→ **Assigned task**: Go through the entries below and print, exactly, the lines starting at the one with "Hospital-stay facts (about" and ending at the one with "- mechanically ventilated", keeping both ends and no others.

→ **Supplied records**:
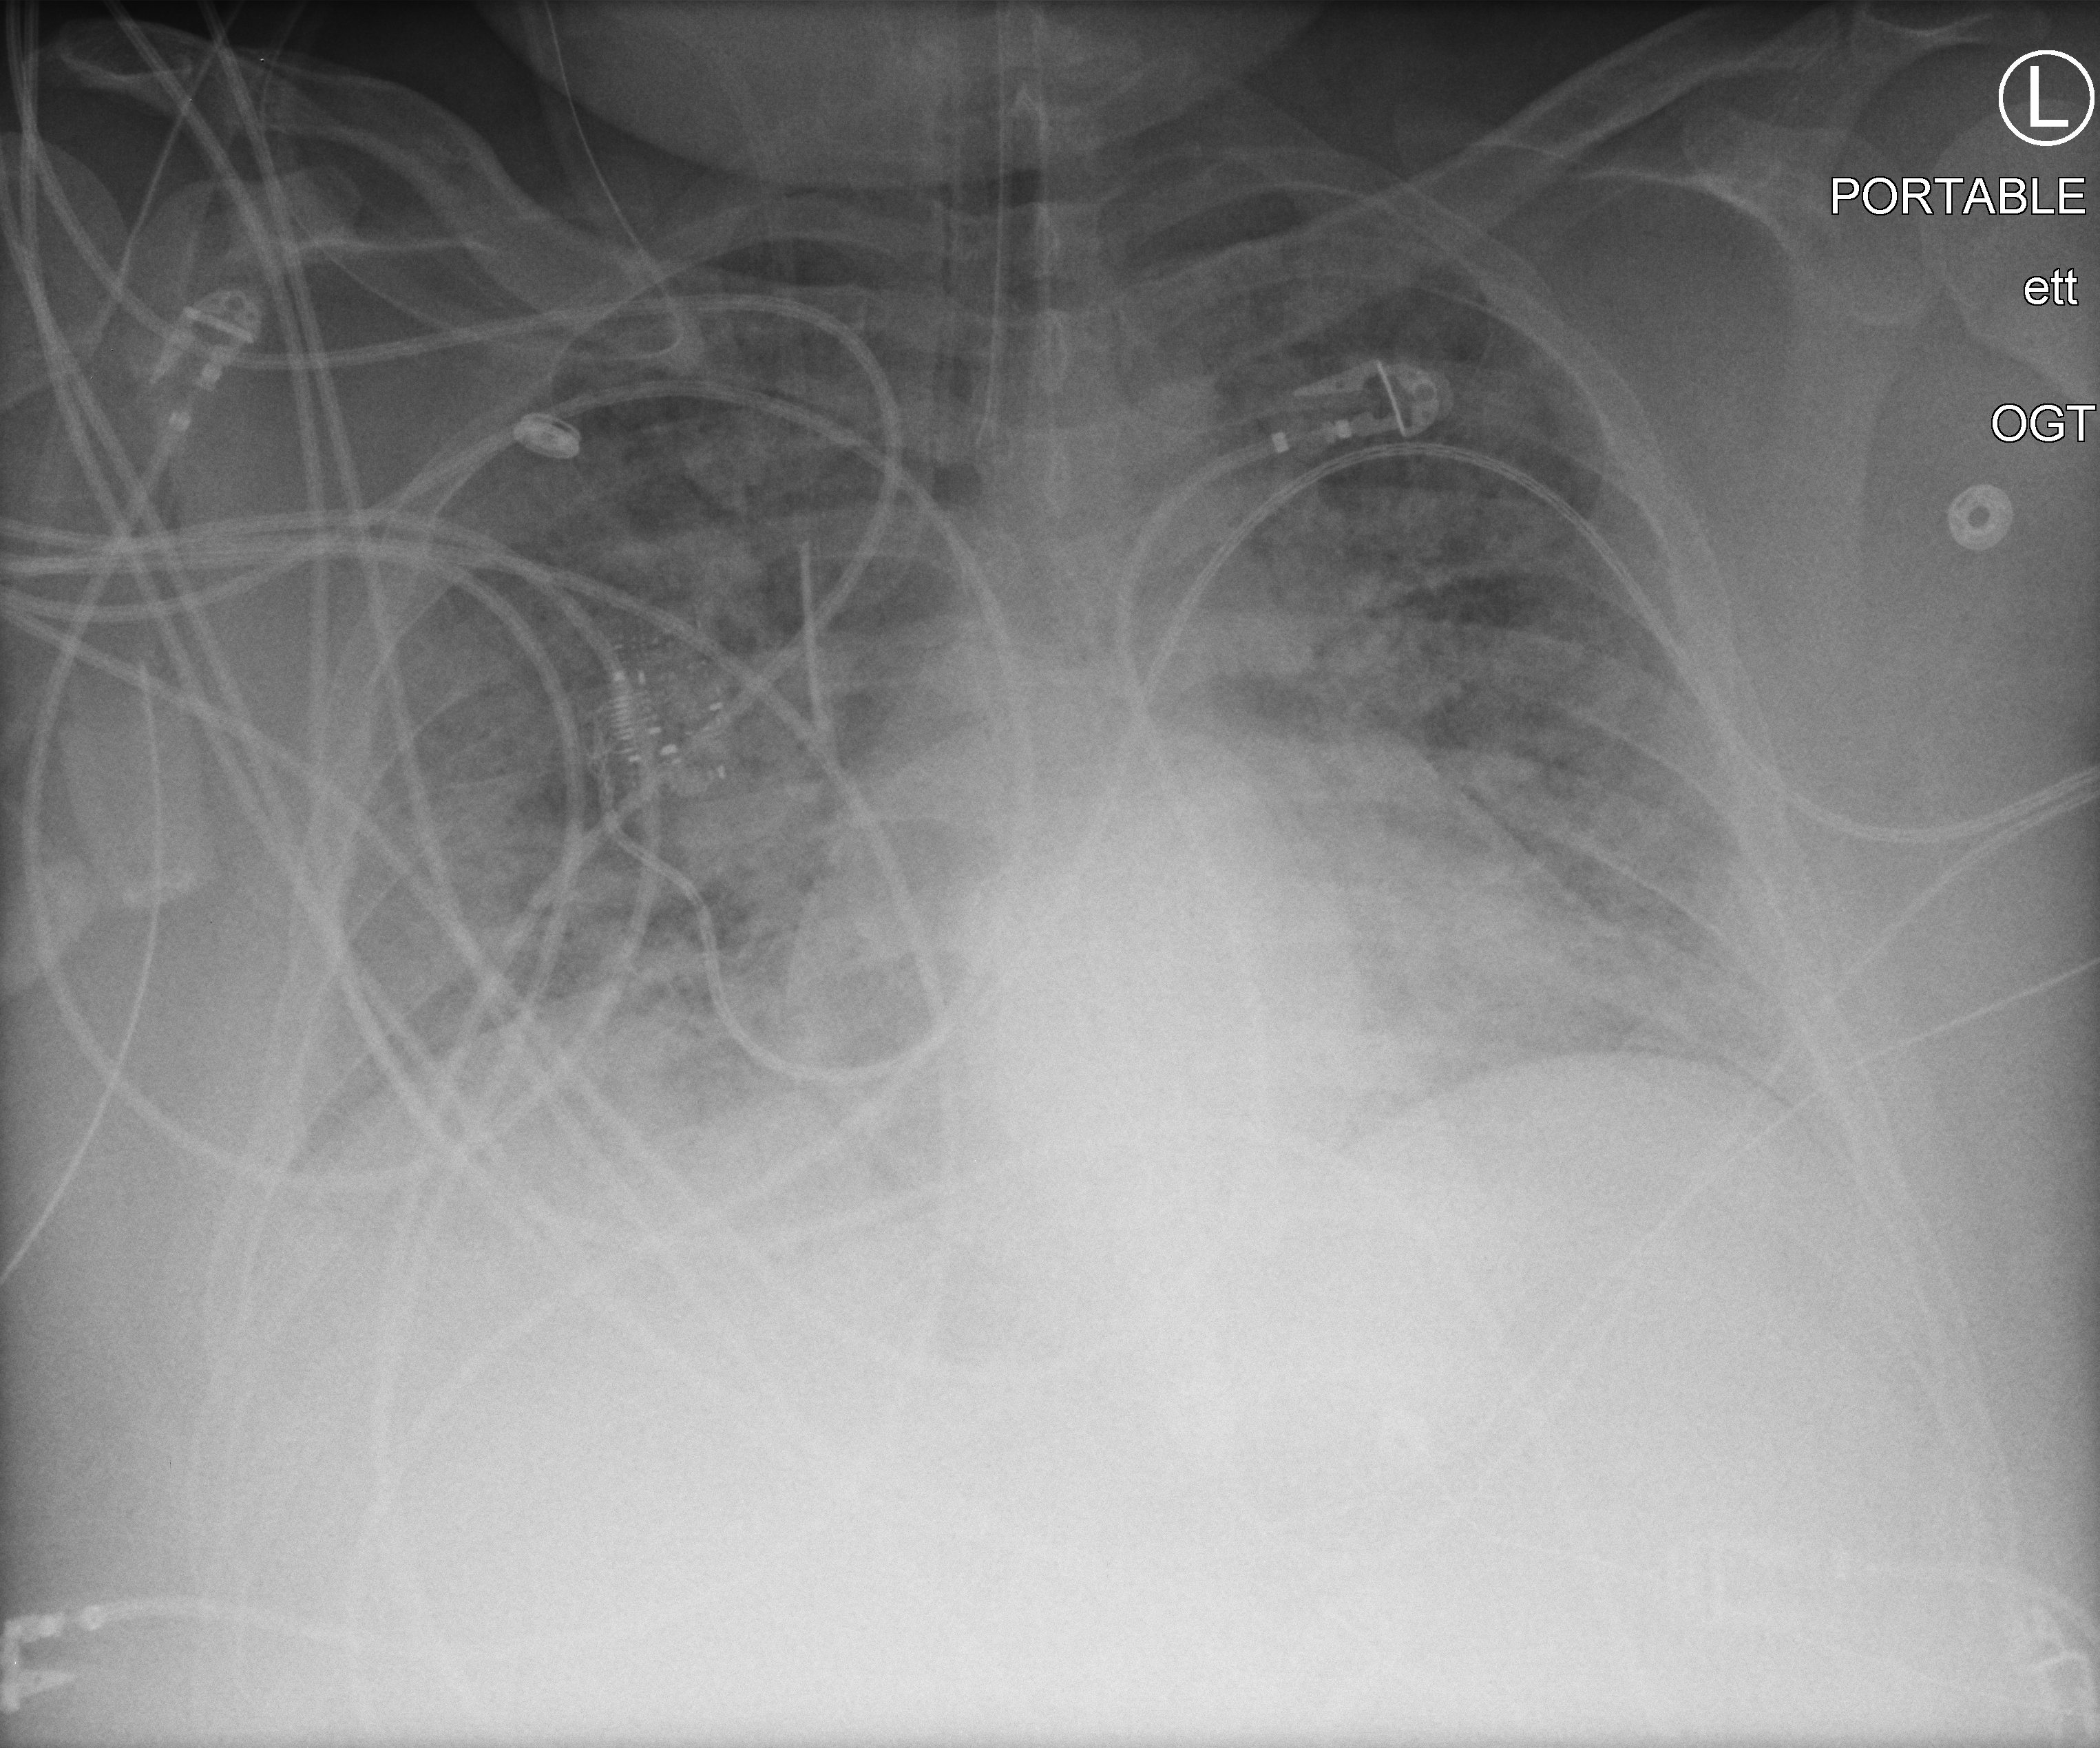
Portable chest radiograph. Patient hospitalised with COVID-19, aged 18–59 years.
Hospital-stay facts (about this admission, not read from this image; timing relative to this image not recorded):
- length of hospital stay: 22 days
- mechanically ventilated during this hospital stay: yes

--

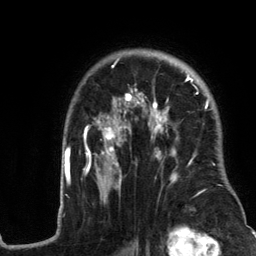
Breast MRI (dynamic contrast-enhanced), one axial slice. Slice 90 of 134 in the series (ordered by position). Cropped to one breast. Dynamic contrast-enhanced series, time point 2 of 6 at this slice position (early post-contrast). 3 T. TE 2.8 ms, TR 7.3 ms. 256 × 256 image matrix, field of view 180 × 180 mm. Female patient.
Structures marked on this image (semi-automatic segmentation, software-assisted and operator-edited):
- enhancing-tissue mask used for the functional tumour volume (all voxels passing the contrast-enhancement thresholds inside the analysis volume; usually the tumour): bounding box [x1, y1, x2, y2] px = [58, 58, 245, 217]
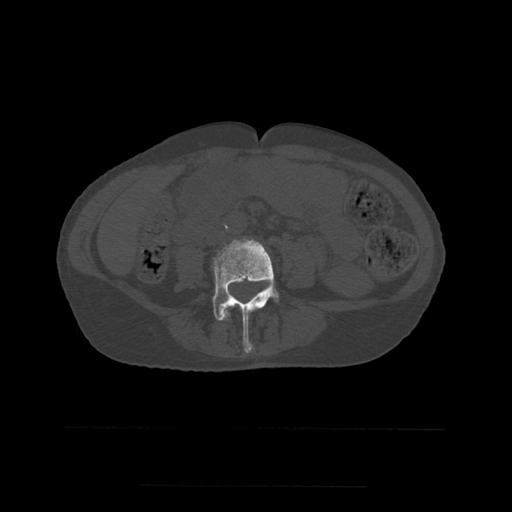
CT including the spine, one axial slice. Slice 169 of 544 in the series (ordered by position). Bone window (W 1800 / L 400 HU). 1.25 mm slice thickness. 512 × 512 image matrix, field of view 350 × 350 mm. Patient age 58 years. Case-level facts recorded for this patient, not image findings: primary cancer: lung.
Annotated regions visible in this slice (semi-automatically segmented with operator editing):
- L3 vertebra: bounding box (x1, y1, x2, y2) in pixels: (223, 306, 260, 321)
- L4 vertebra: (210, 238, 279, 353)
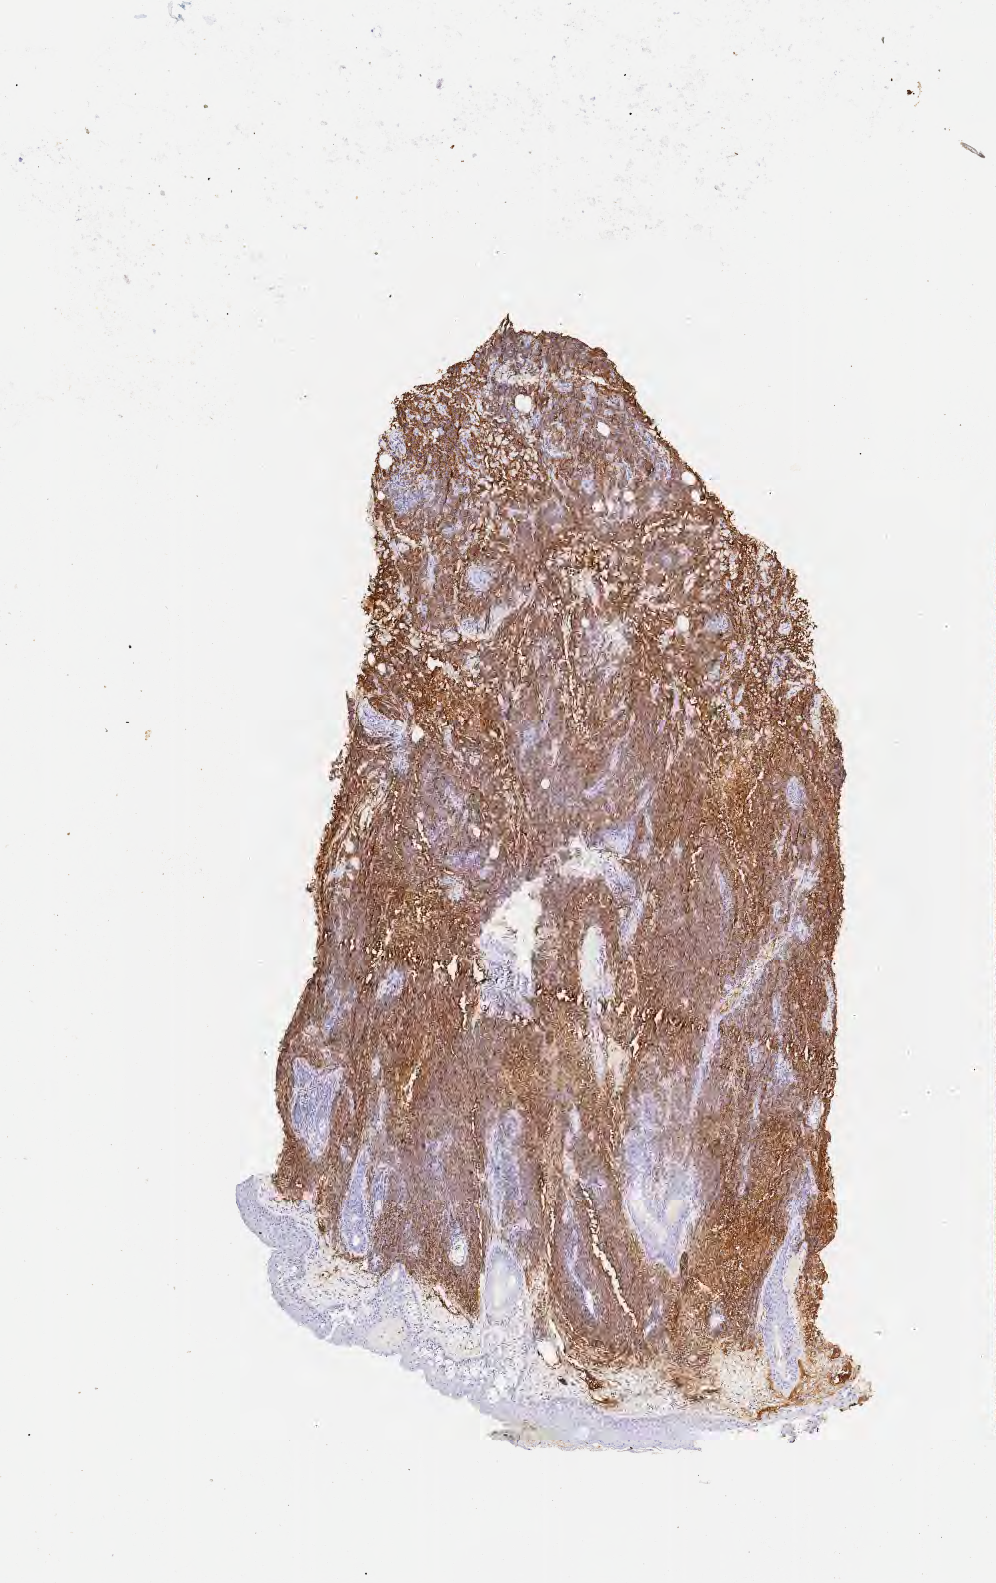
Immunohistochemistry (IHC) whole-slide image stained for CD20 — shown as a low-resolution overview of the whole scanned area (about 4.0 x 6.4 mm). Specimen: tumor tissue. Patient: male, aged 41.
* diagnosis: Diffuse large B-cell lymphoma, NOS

→ **Answer for this exercise**:
Hospital-stay facts (about this admission, not read from this image; timing relative to this image not recorded):
- length of hospital stay: 22 days
- mechanically ventilated during this hospital stay: yes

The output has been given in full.